This one-page reference describes how to measure the capability of a given centrifuge to separate solids from a liquid phase.

## G-force

The centrifugal force developed by a centrifuge is expressed as a multiple of the force of gravity. This force, known as the G-force, is proportional to the distance from the axis of rotation and the square of the rotational speed, as shown in Equation (1).

*G* = 39.48 *n* ^{2} *r* / *g* **(1)**

Where:

*G* is the G force

*n *is the rotational speed, revolutions per second (rev/s)

*r* is the distance from the axis of rotation, cm

*g* is acceleration due to gravity, which has a conventional standard value of 981 cm/s^{2}, but depends on altitude

Equation (1) indicates the primary parameters available to designers to obtain the desired G-force — the diameter and rotor rotational speed. The G-force is not uniform throughout the centrifuge. The force is smallest near the axis of rotation, and then increases linearly in the radial direction. Typical G-forces developed by several types of centrifuges vary widely, ranging from a low of 600 × *g* for the single-chamber bowl centrifuge, to as high as 1,000,000 for the ultracentrifuge (Table 1). Values at the high end are sufficient to remove macromolecules, such as nucleic acids.

## Sigma factor

While the G-force is an important characteristic of a centrifuge, it may not be a complete indicator of separation capability. This is because centrifuge performance is impacted not only by the applied force, but also by the area available for settled solids. That is, for a given applied G-force, a centrifuge with more settling area offers greater separation power.

A better measure of the separation capability of a centrifuge is its sigma factor, ∑, which is defined as the cross-sectional area of a gravity settling tank that would give the same separation performance. Values depend on centrifuge geometry and configuration (for instance, the size and number of settling surfaces), in addition to the G-force. For some types of centrifuges, equations for direct calculation of the sigma factor are given in engineering handbooks.

Typical sigma factors for several types of centrifuges are provided in Table 2. As with G-force, ∑ values vary widely, ranging from a low of 20 m^{2} for the batch solid bowl, up to 120,000 m^{2} for the disk-stack centrifuge. Although the decanter is highly versatile and widely used, as discussed below, its sigma factor is relatively low because of its relatively low settling area. Conversely, the disk stack centrifuge contains a large number of disks, providing substantial settling area, and in turn, a high sigma factor.

Please note that the sigma factors shown in Table 2 are only approximations; because of complex flow patterns within the centrifuge, actual performance may deviate by as much as 50% from the given values.

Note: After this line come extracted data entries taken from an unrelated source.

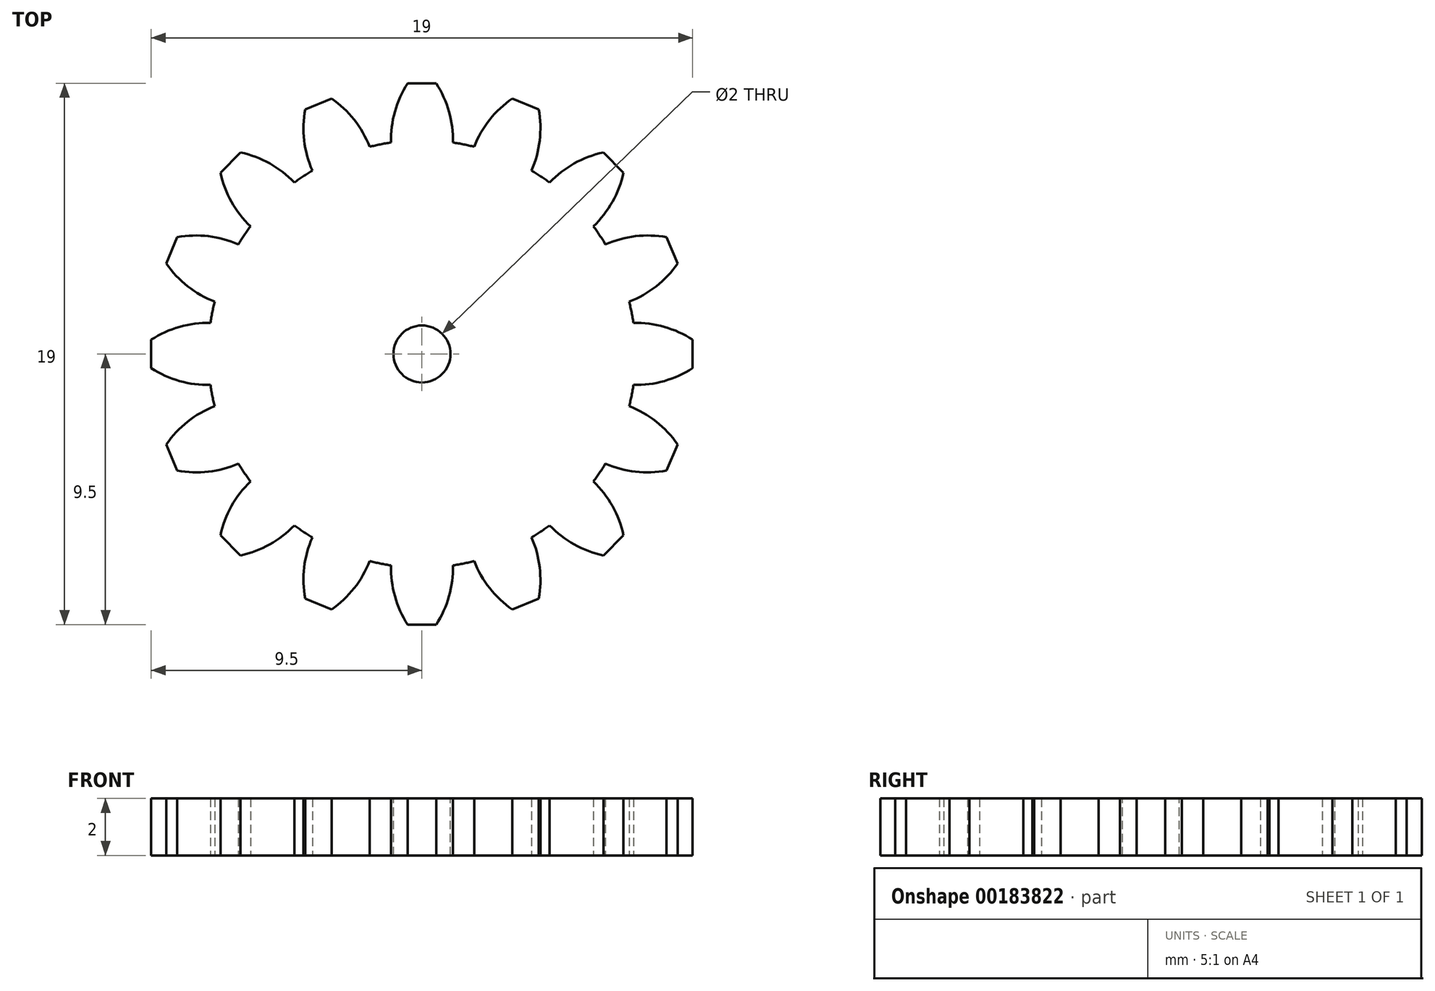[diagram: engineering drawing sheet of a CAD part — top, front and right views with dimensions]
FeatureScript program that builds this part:
annotation { "Feature Type Name" : "Feature", "Feature Type Description" : "" }
export const myFeature = defineFeature(function(context is Context, id is Id, definition is map)
    precondition{}
    {
        {
            var Q0;
            Q0=qCreatedBy(makeId("Top.planeOp"),FACE);
            var sketch = newSketch(context, id + "F0", { "sketchPlane" : qUnion([Q0])});
            skCircle(sketch, "E0", {"center": v(0, 0) * mm, "radius": 7.5 * mm});
            skLineSegment(sketch, "E1", {"start": v(0, 0) * mm, "end": v(0, 7.5) * mm, "construction": true});
            skLineSegment(sketch, "E2", {"start": v(0, 9.5) * mm, "end": v(-0.5, 9.5) * mm});
            skArc(sketch, "E3", {"start": v(-0.5, 9.5) * mm, "mid": v(-0.95, 8.5) * mm, "end": v(-1.09, 7.42) * mm});
            skLineSegment(sketch, "E4.MirrorCS", {"start": v(0, 9.5) * mm, "end": v(0.5, 9.5) * mm});
            skArc(sketch, "E5.MirrorCS", {"start": v(0.5, 9.5) * mm, "mid": v(0.95, 8.5) * mm, "end": v(1.09, 7.42) * mm});
            skLineSegment(sketch, "E6.1.0", {"start": v(-3.64, 8.78) * mm, "end": v(-4.1, 8.59) * mm});
            skArc(sketch, "E6.1.1", {"start": v(-4.1, 8.59) * mm, "mid": v(-4.13, 7.5) * mm, "end": v(-3.85, 6.44) * mm});
            skLineSegment(sketch, "E6.1.2", {"start": v(-3.64, 8.78) * mm, "end": v(-3.17, 8.97) * mm});
            skArc(sketch, "E6.1.3", {"start": v(-3.17, 8.97) * mm, "mid": v(-2.38, 8.22) * mm, "end": v(-1.83, 7.27) * mm});
            skLineSegment(sketch, "E6.2.0", {"start": v(-6.72, 6.72) * mm, "end": v(-7.07, 6.36) * mm});
            skArc(sketch, "E6.2.1", {"start": v(-7.07, 6.36) * mm, "mid": v(-6.69, 5.34) * mm, "end": v(-6.02, 4.48) * mm});
            skLineSegment(sketch, "E6.2.2", {"start": v(-6.72, 6.72) * mm, "end": v(-6.36, 7.07) * mm});
            skArc(sketch, "E6.2.3", {"start": v(-6.36, 7.07) * mm, "mid": v(-5.34, 6.69) * mm, "end": v(-4.48, 6.02) * mm});
            skLineSegment(sketch, "E6.3.0", {"start": v(-8.78, 3.64) * mm, "end": v(-8.97, 3.17) * mm});
            skArc(sketch, "E6.3.1", {"start": v(-8.97, 3.17) * mm, "mid": v(-8.22, 2.38) * mm, "end": v(-7.27, 1.83) * mm});
            skLineSegment(sketch, "E6.3.2", {"start": v(-8.78, 3.64) * mm, "end": v(-8.59, 4.1) * mm});
            skArc(sketch, "E6.3.3", {"start": v(-8.59, 4.1) * mm, "mid": v(-7.5, 4.13) * mm, "end": v(-6.44, 3.85) * mm});
            skLineSegment(sketch, "E6.4.0", {"start": v(-9.5, 0) * mm, "end": v(-9.5, -0.5) * mm});
            skArc(sketch, "E6.4.1", {"start": v(-9.5, -0.5) * mm, "mid": v(-8.5, -0.95) * mm, "end": v(-7.42, -1.09) * mm});
            skLineSegment(sketch, "E6.4.2", {"start": v(-9.5, 0) * mm, "end": v(-9.5, 0.5) * mm});
            skArc(sketch, "E6.4.3", {"start": v(-9.5, 0.5) * mm, "mid": v(-8.5, 0.95) * mm, "end": v(-7.42, 1.09) * mm});
            skLineSegment(sketch, "E6.5.0", {"start": v(-8.78, -3.64) * mm, "end": v(-8.59, -4.1) * mm});
            skArc(sketch, "E6.5.1", {"start": v(-8.59, -4.1) * mm, "mid": v(-7.5, -4.13) * mm, "end": v(-6.44, -3.85) * mm});
            skLineSegment(sketch, "E6.5.2", {"start": v(-8.78, -3.64) * mm, "end": v(-8.97, -3.17) * mm});
            skArc(sketch, "E6.5.3", {"start": v(-8.97, -3.17) * mm, "mid": v(-8.22, -2.38) * mm, "end": v(-7.27, -1.83) * mm});
            skLineSegment(sketch, "E6.6.0", {"start": v(-6.72, -6.72) * mm, "end": v(-6.36, -7.07) * mm});
            skArc(sketch, "E6.6.1", {"start": v(-6.36, -7.07) * mm, "mid": v(-5.34, -6.69) * mm, "end": v(-4.48, -6.02) * mm});
            skLineSegment(sketch, "E6.6.2", {"start": v(-6.72, -6.72) * mm, "end": v(-7.07, -6.36) * mm});
            skArc(sketch, "E6.6.3", {"start": v(-7.07, -6.36) * mm, "mid": v(-6.69, -5.34) * mm, "end": v(-6.02, -4.48) * mm});
            skLineSegment(sketch, "E6.7.0", {"start": v(-3.64, -8.78) * mm, "end": v(-3.17, -8.97) * mm});
            skArc(sketch, "E6.7.1", {"start": v(-3.17, -8.97) * mm, "mid": v(-2.38, -8.22) * mm, "end": v(-1.83, -7.27) * mm});
            skLineSegment(sketch, "E6.7.2", {"start": v(-3.64, -8.78) * mm, "end": v(-4.1, -8.59) * mm});
            skArc(sketch, "E6.7.3", {"start": v(-4.1, -8.59) * mm, "mid": v(-4.13, -7.5) * mm, "end": v(-3.85, -6.44) * mm});
            skLineSegment(sketch, "E6.8.0", {"start": v(0, -9.5) * mm, "end": v(0.5, -9.5) * mm});
            skArc(sketch, "E6.8.1", {"start": v(0.5, -9.5) * mm, "mid": v(0.95, -8.5) * mm, "end": v(1.09, -7.42) * mm});
            skLineSegment(sketch, "E6.8.2", {"start": v(0, -9.5) * mm, "end": v(-0.5, -9.5) * mm});
            skArc(sketch, "E6.8.3", {"start": v(-0.5, -9.5) * mm, "mid": v(-0.95, -8.5) * mm, "end": v(-1.09, -7.42) * mm});
            skLineSegment(sketch, "E6.9.0", {"start": v(3.64, -8.78) * mm, "end": v(4.1, -8.59) * mm});
            skArc(sketch, "E6.9.1", {"start": v(4.1, -8.59) * mm, "mid": v(4.13, -7.5) * mm, "end": v(3.85, -6.44) * mm});
            skLineSegment(sketch, "E6.9.2", {"start": v(3.64, -8.78) * mm, "end": v(3.17, -8.97) * mm});
            skArc(sketch, "E6.9.3", {"start": v(3.17, -8.97) * mm, "mid": v(2.38, -8.22) * mm, "end": v(1.83, -7.27) * mm});
            skLineSegment(sketch, "E6.10.0", {"start": v(6.72, -6.72) * mm, "end": v(7.07, -6.36) * mm});
            skArc(sketch, "E6.10.1", {"start": v(7.07, -6.36) * mm, "mid": v(6.69, -5.34) * mm, "end": v(6.02, -4.48) * mm});
            skLineSegment(sketch, "E6.10.2", {"start": v(6.72, -6.72) * mm, "end": v(6.36, -7.07) * mm});
            skArc(sketch, "E6.10.3", {"start": v(6.36, -7.07) * mm, "mid": v(5.34, -6.69) * mm, "end": v(4.48, -6.02) * mm});
            skLineSegment(sketch, "E6.11.0", {"start": v(8.78, -3.64) * mm, "end": v(8.97, -3.17) * mm});
            skArc(sketch, "E6.11.1", {"start": v(8.97, -3.17) * mm, "mid": v(8.22, -2.38) * mm, "end": v(7.27, -1.83) * mm});
            skLineSegment(sketch, "E6.11.2", {"start": v(8.78, -3.64) * mm, "end": v(8.59, -4.1) * mm});
            skArc(sketch, "E6.11.3", {"start": v(8.59, -4.1) * mm, "mid": v(7.5, -4.13) * mm, "end": v(6.44, -3.85) * mm});
            skLineSegment(sketch, "E6.12.0", {"start": v(9.5, 0) * mm, "end": v(9.5, 0.5) * mm});
            skArc(sketch, "E6.12.1", {"start": v(9.5, 0.5) * mm, "mid": v(8.5, 0.95) * mm, "end": v(7.42, 1.09) * mm});
            skLineSegment(sketch, "E6.12.2", {"start": v(9.5, 0) * mm, "end": v(9.5, -0.5) * mm});
            skArc(sketch, "E6.12.3", {"start": v(9.5, -0.5) * mm, "mid": v(8.5, -0.95) * mm, "end": v(7.42, -1.09) * mm});
            skLineSegment(sketch, "E6.13.0", {"start": v(8.78, 3.64) * mm, "end": v(8.59, 4.1) * mm});
            skArc(sketch, "E6.13.1", {"start": v(8.59, 4.1) * mm, "mid": v(7.5, 4.13) * mm, "end": v(6.44, 3.85) * mm});
            skLineSegment(sketch, "E6.13.2", {"start": v(8.78, 3.64) * mm, "end": v(8.97, 3.17) * mm});
            skArc(sketch, "E6.13.3", {"start": v(8.97, 3.17) * mm, "mid": v(8.22, 2.38) * mm, "end": v(7.27, 1.83) * mm});
            skLineSegment(sketch, "E6.14.0", {"start": v(6.72, 6.72) * mm, "end": v(6.36, 7.07) * mm});
            skArc(sketch, "E6.14.1", {"start": v(6.36, 7.07) * mm, "mid": v(5.34, 6.69) * mm, "end": v(4.48, 6.02) * mm});
            skLineSegment(sketch, "E6.14.2", {"start": v(6.72, 6.72) * mm, "end": v(7.07, 6.36) * mm});
            skArc(sketch, "E6.14.3", {"start": v(7.07, 6.36) * mm, "mid": v(6.69, 5.34) * mm, "end": v(6.02, 4.48) * mm});
            skLineSegment(sketch, "E6.15.0", {"start": v(3.64, 8.78) * mm, "end": v(3.17, 8.97) * mm});
            skArc(sketch, "E6.15.1", {"start": v(3.17, 8.97) * mm, "mid": v(2.38, 8.22) * mm, "end": v(1.83, 7.27) * mm});
            skLineSegment(sketch, "E6.15.2", {"start": v(3.64, 8.78) * mm, "end": v(4.1, 8.59) * mm});
            skArc(sketch, "E6.15.3", {"start": v(4.1, 8.59) * mm, "mid": v(4.13, 7.5) * mm, "end": v(3.85, 6.44) * mm});
            skSolve(sketch);
        }
        {
            var Q0;
            Q0 = qSketchRegion(id + "F0", true);
            extrude(context, id + "F1", {"entities" : qUnion([Q0]), "depth" : 2 * mm});
        }
        {
            var Q0;
            Q0=makeQuery(id+"F1.opExtrude","CAP_FACE",FACE,{"disambiguationData":[OSD([sQuery(id+"F0.wireOp",EDGE,"E0"),sQuery(id+"F0.wireOp",EDGE,"E2"),sQuery(id+"F0.wireOp",EDGE,"E3"),sQuery(id+"F0.wireOp",EDGE,"E4.MirrorCS"),sQuery(id+"F0.wireOp",EDGE,"E5.MirrorCS"),sQuery(id+"F0.wireOp",EDGE,"E6.1.0"),sQuery(id+"F0.wireOp",EDGE,"E6.1.1"),sQuery(id+"F0.wireOp",EDGE,"E6.1.2"),sQuery(id+"F0.wireOp",EDGE,"E6.1.3"),sQuery(id+"F0.wireOp",EDGE,"E6.2.0"),sQuery(id+"F0.wireOp",EDGE,"E6.2.1"),sQuery(id+"F0.wireOp",EDGE,"E6.2.2"),sQuery(id+"F0.wireOp",EDGE,"E6.2.3"),sQuery(id+"F0.wireOp",EDGE,"E6.3.0"),sQuery(id+"F0.wireOp",EDGE,"E6.3.1"),sQuery(id+"F0.wireOp",EDGE,"E6.3.2"),sQuery(id+"F0.wireOp",EDGE,"E6.3.3"),sQuery(id+"F0.wireOp",EDGE,"E6.4.0"),sQuery(id+"F0.wireOp",EDGE,"E6.4.1"),sQuery(id+"F0.wireOp",EDGE,"E6.4.2"),sQuery(id+"F0.wireOp",EDGE,"E6.4.3"),sQuery(id+"F0.wireOp",EDGE,"E6.5.0"),sQuery(id+"F0.wireOp",EDGE,"E6.5.1"),sQuery(id+"F0.wireOp",EDGE,"E6.5.2"),sQuery(id+"F0.wireOp",EDGE,"E6.5.3"),sQuery(id+"F0.wireOp",EDGE,"E6.6.0"),sQuery(id+"F0.wireOp",EDGE,"E6.6.1"),sQuery(id+"F0.wireOp",EDGE,"E6.6.2"),sQuery(id+"F0.wireOp",EDGE,"E6.6.3"),sQuery(id+"F0.wireOp",EDGE,"E6.7.0"),sQuery(id+"F0.wireOp",EDGE,"E6.7.1"),sQuery(id+"F0.wireOp",EDGE,"E6.7.2"),sQuery(id+"F0.wireOp",EDGE,"E6.7.3"),sQuery(id+"F0.wireOp",EDGE,"E6.8.0"),sQuery(id+"F0.wireOp",EDGE,"E6.8.1"),sQuery(id+"F0.wireOp",EDGE,"E6.8.2"),sQuery(id+"F0.wireOp",EDGE,"E6.8.3"),sQuery(id+"F0.wireOp",EDGE,"E6.9.0"),sQuery(id+"F0.wireOp",EDGE,"E6.9.1"),sQuery(id+"F0.wireOp",EDGE,"E6.9.2"),sQuery(id+"F0.wireOp",EDGE,"E6.9.3"),sQuery(id+"F0.wireOp",EDGE,"E6.10.0"),sQuery(id+"F0.wireOp",EDGE,"E6.10.1"),sQuery(id+"F0.wireOp",EDGE,"E6.10.2"),sQuery(id+"F0.wireOp",EDGE,"E6.10.3"),sQuery(id+"F0.wireOp",EDGE,"E6.11.0"),sQuery(id+"F0.wireOp",EDGE,"E6.11.1"),sQuery(id+"F0.wireOp",EDGE,"E6.11.2"),sQuery(id+"F0.wireOp",EDGE,"E6.11.3"),sQuery(id+"F0.wireOp",EDGE,"E6.12.0"),sQuery(id+"F0.wireOp",EDGE,"E6.12.1"),sQuery(id+"F0.wireOp",EDGE,"E6.12.2"),sQuery(id+"F0.wireOp",EDGE,"E6.12.3"),sQuery(id+"F0.wireOp",EDGE,"E6.13.0"),sQuery(id+"F0.wireOp",EDGE,"E6.13.1"),sQuery(id+"F0.wireOp",EDGE,"E6.13.2"),sQuery(id+"F0.wireOp",EDGE,"E6.13.3"),sQuery(id+"F0.wireOp",EDGE,"E6.14.0"),sQuery(id+"F0.wireOp",EDGE,"E6.14.1"),sQuery(id+"F0.wireOp",EDGE,"E6.14.2"),sQuery(id+"F0.wireOp",EDGE,"E6.14.3"),sQuery(id+"F0.wireOp",EDGE,"E6.15.0"),sQuery(id+"F0.wireOp",EDGE,"E6.15.1"),sQuery(id+"F0.wireOp",EDGE,"E6.15.2"),sQuery(id+"F0.wireOp",EDGE,"E6.15.3")])],"isStart":false});
            var sketch = newSketch(context, id + "F2", { "sketchPlane" : qUnion([Q0])});
            skCircle(sketch, "E7", {"center": v(0, 0) * mm, "radius": 1 * mm});
            skSolve(sketch);
        }
        {
            var Q0;
            Q0 = qSketchRegion(id + "F2", true);
            extrude(context, id + "F3", {"entities" : qUnion([Q0]), "operationType" : NewBodyOperationType.REMOVE, "endBound" : BoundingType.THROUGH_ALL, "oppositeDirection" : true, "depth" : 25 * mm});
        }
    });
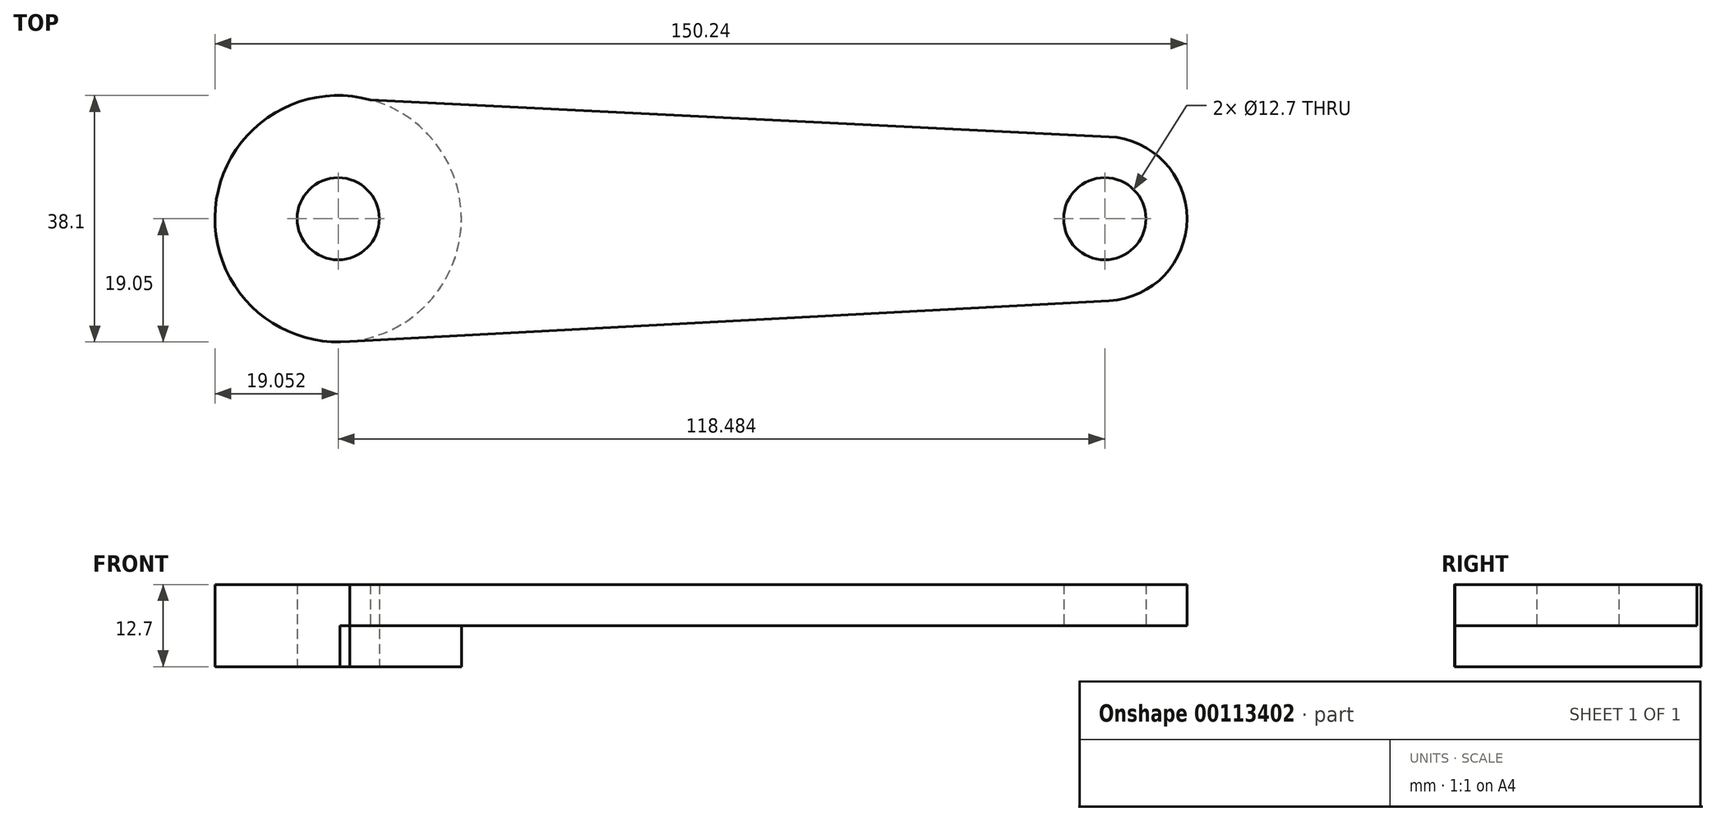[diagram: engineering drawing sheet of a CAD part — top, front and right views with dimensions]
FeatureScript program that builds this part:
annotation { "Feature Type Name" : "Feature", "Feature Type Description" : "" }
export const myFeature = defineFeature(function(context is Context, id is Id, definition is map)
    precondition{}
    {
        {
            var Q0;
            Q0=qCreatedBy(makeId("Top.planeOp"),FACE);
            var sketch = newSketch(context, id + "F0", { "sketchPlane" : qUnion([Q0])});
            skCircle(sketch, "E0", {"center": v(62.32, 0) * mm, "radius": 12.7 * mm});
            skCircle(sketch, "E1", {"center": v(-56.17, 0) * mm, "radius": 19.05 * mm});
            skLineSegment(sketch, "E2", {"start": v(-51.2, 18.4) * mm, "end": v(62.95, 12.68) * mm});
            skLineSegment(sketch, "E3", {"start": v(-55.91, -19.05) * mm, "end": v(63, -12.68) * mm});
            skCircle(sketch, "E4", {"center": v(-56.17, 0) * mm, "radius": 6.35 * mm});
            skCircle(sketch, "E5", {"center": v(62.32, 0) * mm, "radius": 6.35 * mm});
            skCircle(sketch, "E6", {"center": v(62.32, 0) * mm, "radius": 3.18 * mm});
            skCircle(sketch, "E7", {"center": v(-56.17, 0) * mm, "radius": 3.18 * mm});
            skSolve(sketch);
        }
        {
            var Q0;
            {var subQ0=sQuery(id+"F0.wireOp",EDGE,"E1");var subQ1=makeQuery(id+"F0.imprint","INTERSECT",VERTEX,{"derivedFrom":[subQ0,sQuery(id+"F0.wireOp",EDGE,"E2")]});Q0=makeQuery(id+"F0.imprint","IMPRINT",FACE,{"disambiguationData":[TD([[makeQuery(id+"F0.imprint","IMPRINT",EDGE,{"disambiguationData":[TD([[subQ1,-1.0]])],"derivedFrom":subQ0}),1.0]])]});}
            extrude(context, id + "F1", {"entities" : qUnion([Q0]), "endBound" : BoundingType.SYMMETRIC, "depth" : 12.7 * mm});
        }
        {
            var Q0;
            Q0 = qSketchRegion(id + "F0", true);
            var Q1;
            Q1=makeQuery(id+"F1.opExtrude","CAP_FACE",FACE,{"disambiguationData":[OSD([sQuery(id+"F0.wireOp",EDGE,"E1"),sQuery(id+"F0.wireOp",EDGE,"E3")])],"isStart":false});
            extrude(context, id + "F2", {"entities" : qUnion([Q0]), "operationType" : NewBodyOperationType.ADD, "endBound" : BoundingType.UP_TO_SURFACE, "endBoundEntityFace" : qUnion([Q1]), "depth" : 25.4 * mm});
        }
    });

Sigma factors can be employed to size a production-scale centrifuge using pilot data obtained with the same type of centrifuge, according to the relationship shown in Equation (2):

*Q* _{2} = ( *Q* _{1} ∑ _{2}) / ∑ _{1} **(2)**

Where: *Q* is the flowrate and ∑ is the sigma factor

Subscripts 1 and 2 refer to pilot and production scale, respectively. Equation (2) says that if an optimized throughput of *Q*_{1} is obtained with a pilot centrifuge having a sigma factor of ∑_{1}, then a production unit with a sigma factor of ∑_{2} will be needed to obtain the desired production flowrate of Q_{2}. Equation 2 can also be used to determine if the desired throughput can be achieved with an existing centrifuge with a known value of ∑_{2}. That value and the pilot data are used to calculate Q_{2}, which is then compared to the desired value to see if the centrifuge is suitable. However, because of the approximate nature of sigma factors, results obtained using this approach should be regarded as no more than rough estimates.

## Key parameters

Important parameters for centrifuge operations include the process objective (whether the solid is the valuable product or the liquid is valuable), the physical properties of the feed, the density difference between the solid material and the liquid phase, the particle size and shape and the viscosity of the liquid. The ease of separation increases with an increase in the density difference between the solids and the liquid, meaning less force is needed and a smaller centrifuge (or a centrifuge operated at a lower rotational speed) can be used to obtain a given throughput.

Smaller particles are more difficult to remove than larger ones, because in general, the sedimentation rate increases with the square of the particle diameter. The centrifuge design needs to be based on the smallest particle to be removed. However, not only is the particle size important, but also its shape. For example, flat, elongated particles tend to settle more slowly than spherical ones. In addition, solids tend to settle more slowly with increasing liquid viscosity, requiring a larger centrifuge or higher rotational speed to achieve the desired capacity.

**Editor’s note:** Material in this column comes from Gabelman, A., Beyond Gravity: Centrifugal Separations in CPI Operations, *Chem. Eng*., July 2016, pp. 52–59.